I've been an overachiever and consider myself pretty competitive and slightly obsessive-compulsive about certain things, so I at first I didn't want to present my work. But the instructor had been meeting with me weekly for these portfolio workshops during the entire quarter and invited me to present. The rest of his class had to do this for a grade. I did this just because.

Luckily I finished my hotel presentation a few days early, and had the chance to really polish my portfolio based on comments I had received from teachers, architects, and designers. (One of my hotel boards is shown above, board 2 of 7.)

Here's another hotel board, #5 of 7:

(I'll post more from this project, like a floor plan and perspective rendering, in another post.)

I was so glad I went through with that optional presentation. It made me feel like I really pushed myself during this 15-month program. I left that day with no regrets.

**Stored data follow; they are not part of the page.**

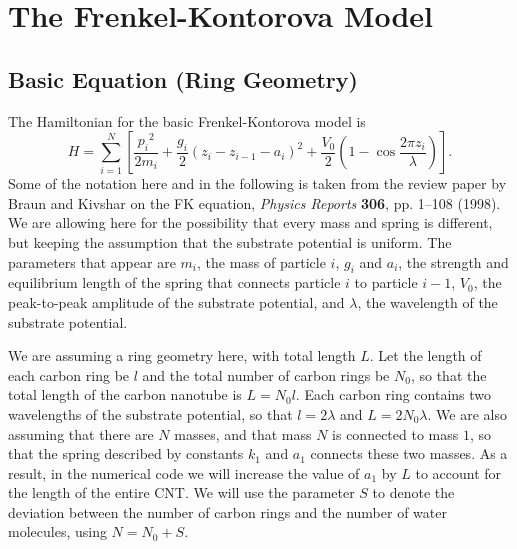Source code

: \documentclass[11pt]{article}
\begin{document}
\section{The Frenkel-Kontorova Model}

\subsection{Basic Equation (Ring Geometry)}

The Hamiltonian for the basic Frenkel-Kontorova model is
\[
H=\sum_{i=1}^N\left[\frac{{p_i}^2}{2m_i}
	+\frac{g_i}{2}\left(z_i-z_{i-1}-a_i\right)^2
	+\frac{V_0}{2}\left(1-\cos\frac{2\pi z_i}{\lambda}\right)\right].
\]
Some of the notation here and in the following is taken from the review paper by Braun and Kivshar on the FK equation, \textit{Physics Reports} \textbf{306}, pp. 1--108 (1998). We are allowing here for the possibility that every mass and spring is different, but keeping the assumption that the substrate potential is uniform. The parameters that appear are $m_i$, the mass of particle $i$, $g_i$ and $a_i$, the strength and equilibrium length of the spring that connects particle $i$ to particle $i-1$, $V_0$, the peak-to-peak amplitude of the substrate potential, and $\lambda$, the wavelength of the substrate potential.

We are assuming a ring geometry here, with total length $L$. Let the length of each carbon ring be $l$ and the total number of carbon rings be $N_0$, so that the total length of the carbon nanotube is $L=N_0l$. Each carbon ring contains two wavelengths of the substrate potential, so that $l=2\lambda$ and $L=2N_0\lambda$. We are also assuming that there are $N$ masses, and that mass $N$ is connected to mass $1$, so that the spring described by constants $k_1$ and $a_1$ connects these two masses. As a result, in the numerical code we will increase the value of $a_1$ by $L$ to account for the length of the entire CNT. We will use the parameter $S$ to denote the deviation between the number of carbon rings and the number of water molecules, using $N=N_0+S$.
\end{document}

Afterwards, I got a martini with some classmates.

Portfolio available on request. Drop me a line!

Wednesday, December 16, 2009

But you know that I'll forgive you just this once, twice, forever...

I know. I've been bad...about this blog, that is. When I started this nearly a year ago I thought I'd have time to update it once a week. Or at least once a month. Heck, my cat, Mister Chino, does a better job with his monthly blog postings on our family website.

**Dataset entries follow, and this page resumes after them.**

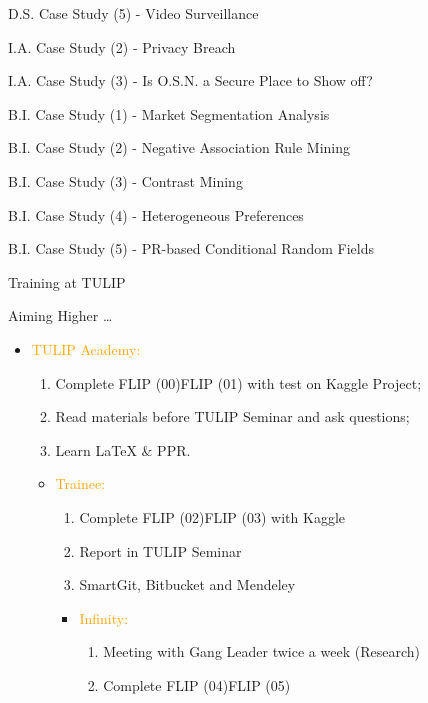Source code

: \documentclass[
 size=14pt,
 paper=smartboard,  %
 mode=present, 		%
 display=slides, 	%
 style=tuliplab,  	%
 pauseslide,
 fleqn,leqno]{powerdot}
\newcommand*{\info}[4][4]{%
  \node [ annotation, #3, text width = #1em,
          inner sep = 2mm ] at (#2) {%
  \list{$\bullet$}{\topsep=0pt\itemsep=0pt\parsep=0pt
    \parskip=0pt\labelwidth=2pt\leftmargin=2pt
    \itemindent=0pt\labelsep=2pt}%
    #4
  \endlist
  };
}
\begin{document}
\begin{slide}[toc=,bm=]{D.S. Case Study (5) - Video Surveillance}
\begin{slide}[toc=,bm=]{I.A. Case Study (2) - Privacy Breach}
\begin{slide}[toc=,bm=]{I.A. Case Study (3) - Is O.S.N. a Secure Place to Show off?}
\begin{slide}[toc=,bm=]{B.I. Case Study (1) - Market Segmentation Analysis}
\begin{slide}[toc=,bm=]{B.I. Case Study (2) - Negative Association Rule Mining}
\begin{slide}[toc=,bm=]{B.I. Case Study (3) - Contrast Mining}
\begin{slide}[toc=,bm=]{B.I. Case Study (4) - Heterogeneous Preferences}
\begin{slide}[toc=,bm=]{B.I. Case Study (5) - PR-based Conditional Random Fields}
\begin{slide}[toc=,bm=]{Training at TULIP}
\begin{center}
\end{center}
\end{slide}

\begin{slide}{Aiming Higher \dots}
    \begin{itemize}
      \item \textcolor{orange}{TULIP Academy:}
       \begin{enumerate}
         \item Complete FLIP (00)\texttildelow FLIP (01) with test on Kaggle Project;
         \item Read materials before TULIP Seminar and ask questions;
         \item Learn \LaTeX{} \& PPR.
       \end{enumerate}
       \begin{itemize}
         \item \textcolor{orange}{Trainee:}
         \begin{enumerate}
           \item Complete  FLIP (02)\texttildelow FLIP (03) with Kaggle
           \item Report in TULIP Seminar
           \item SmartGit, Bitbucket and Mendeley
         \end{enumerate}
         \begin{itemize}
           \item \textcolor{orange}{Infinity:}
            \begin{enumerate}
              \item Meeting with Gang Leader twice a week (Research)
              \item Complete  FLIP (04)\texttildelow FLIP (05)
            \end{enumerate}
         \end{itemize}
       \end{itemize}


\end{itemize}
\end{slide}
\end{slide}
\end{slide}
\end{slide}
\end{slide}
\end{slide}
\end{slide}
\end{slide}
\end{slide}
\end{document}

But then school really got into gear. I started my Interior Design program at FIDM in San Francisco last October and after my first term I thought I was doing alright, learning the basics of drafting, materials, presentation techniques, etc. But then things ramped up and I had to put all those skills to use in my projects (along with a few old tricks--the best part of being a "mature" student!)

Before I knew it, I was designing an entire beach house, creating a retail space, remodeling a San Francisco Victorian home, interning for a huge retailer, and finally designing a hotel. A hotel! (Some materials and concept images are shown above.)

So that's what I've been doing over the past year. Along the way I read plenty of other blogs and I wondered how they had the discipline to post every month, week, or even every day. As each month slipped by, I felt worse and worse about not keeping this site up. But with my program ending this week I have no least until I get a job.

And until then, I'm going to use this site to showcase some of my student work as well as my thoughts about this ever changing industry. I've interviewed several interesting designers over the past year (another perk of being a student--no shame in asking for interviews!) and have gotten so many persectives. Each one has shaped the way I look at things, and I'd like to share those experiences too.

Here I am again. I feel like Rhoda Morgenstern returning to New York: "I'm back--this is your last chance!"